The AFL-CIO Building and Construction Trades Dept. has added a sixth national standing committee. After two years in development, the Committee of Women in the Trades will join standing committees on apprenticeship, organizing, project labor agreements, health and safety and the general presidents. BCTD President Edward C. Sullivan announced formation of the panel at BCTD’s annual legislative conference in Washington, D.C., last month.

"It’s a great turning point; it’s historic," says Lauren Sugerman, president of Chicago Women in Trades and a founding member of the new standing committee.
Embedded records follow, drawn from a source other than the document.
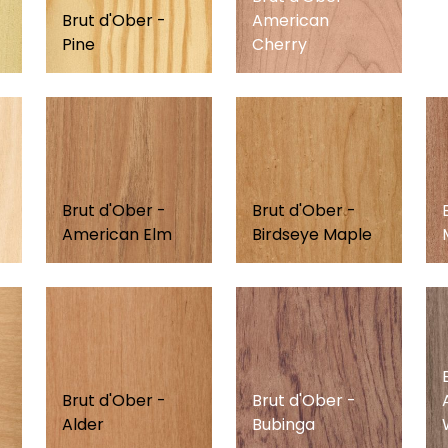
Brut d'Ober -
American
Pine
Cherry
Brut d'Ober -
Brut d'Ober -
American Elm
Birdseye Maple
Brut d'Ober -
Brut d'Ober -
Alder
Bubinga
Nancy Gentile, the painters’ union coordinator for academic affairs, co-chairs the committee with BCTD Secretary-Treasurer Joe Maloney. "We want to demonstrate that women’s issues are union issues. They are building trades issues. They are contractor issues," says Gentile. Panel members, representing all 15 construction crafts, hope the efforts will boost recruitment and retention of women in the trades.

One of the committee’s initial efforts will be to focus on leadership advancement for women. "People don’t just walk into leadership roles," says Sugerman. "They are groomed and mentored." The committee can institutionalize this nationally and serve as a model for the regional and state levels, she adds.

Gentile says that most women enter the trades through apprenticeships. The panel wants to increase resources for these women, particularly if one should be the only woman in a program. Other goals include finding strategies to address concerns about sexual harassment and the lack of separate sanitary facilities on a jobsite.